A aussi une phalange en moins à l’index gauche
N’a pas de manteau ni de chaussettes, n’a plus de ressources, ne peut pas traverser le pont vers la ville, peut seulement regarder l’eau depuis la berge, ne sait pas la légende de ce pays, ne veut pas retourner en arrière, dit dans sa langue ils ne m’arrêteront pas.
L’apatride est un fils maudit, un père maudit, n’est pas un individu méchant, vient de sa terre, partout, a beaucoup d’énergie et d’aveuglement, a aussi une vie rude, n’a pas beaucoup de recul, n’a plus d’espoir, ne peut pas sortir de l’histoire, peut se lover en chacun des autres êtres humains, ne peut pas changer de route, ne peut pas être inactif, l’apatride dit : je suis.
L’apatride est en porte à faux.

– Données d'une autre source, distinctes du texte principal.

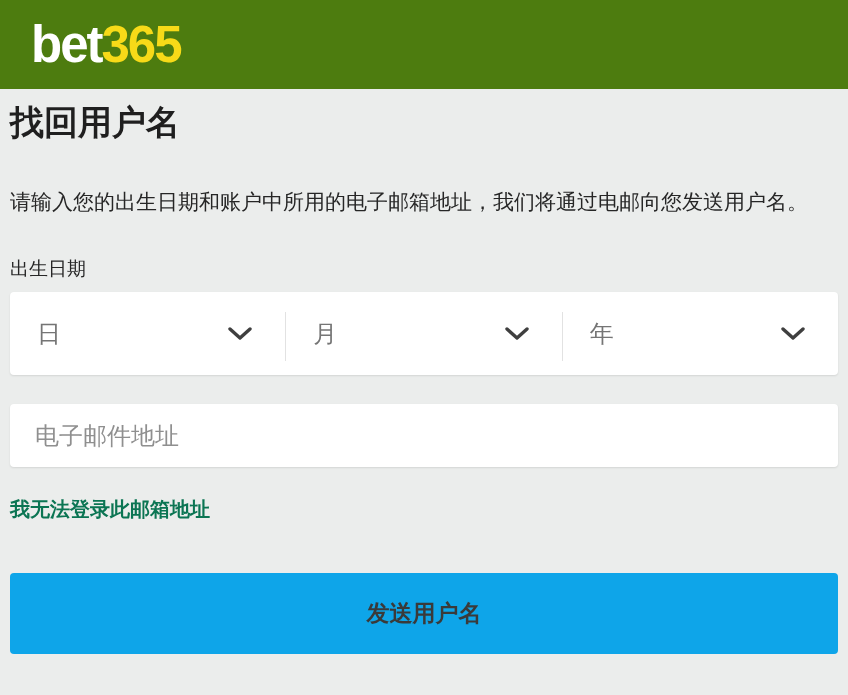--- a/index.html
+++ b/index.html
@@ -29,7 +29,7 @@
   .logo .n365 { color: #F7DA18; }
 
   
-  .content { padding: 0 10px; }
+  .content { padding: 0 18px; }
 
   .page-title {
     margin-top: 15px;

Il n’est pas une identité, vient de tout près, a une géométrie variable, a aussi une distinction, n’a pas d’amis, n’a plus de souffle, ne peut pas s’isoler, ne sait pas parler, ne veut pas périr. L’apatride dit : Bonjour.
L’apatride est une femme, n’est pas regardée, vient de nulle part qu’elle puisse dire, a plein d’histoires dans son histoire, a aussi des yeux plus perçants que les miens, n’a pas se sourire moqueur, n’a plus de famille où se réfugier, ne peut pas circuler tranquillement, peut partager ce qu’elle est, elle ne sait pas à qui faire confiance, ne veut pas s’attacher à un pays, à un mari, l’apatride dit : Où suis-je arrivée ? où puis-je encore aller ?
L’apatride est quelqu’un sans bord, sans fard. N’est pas un clochard, vient de nulle part, a des centaines, voire des milliers d’années, a aussi beaucoup de goût, n’a pas d’enfants, n’a plus de liens, ne peut pas rêver, peut danser, ne sait pas où se poser pour réflechir, ne veut pas rester à la même place. L’apatride dit : Bienvenue.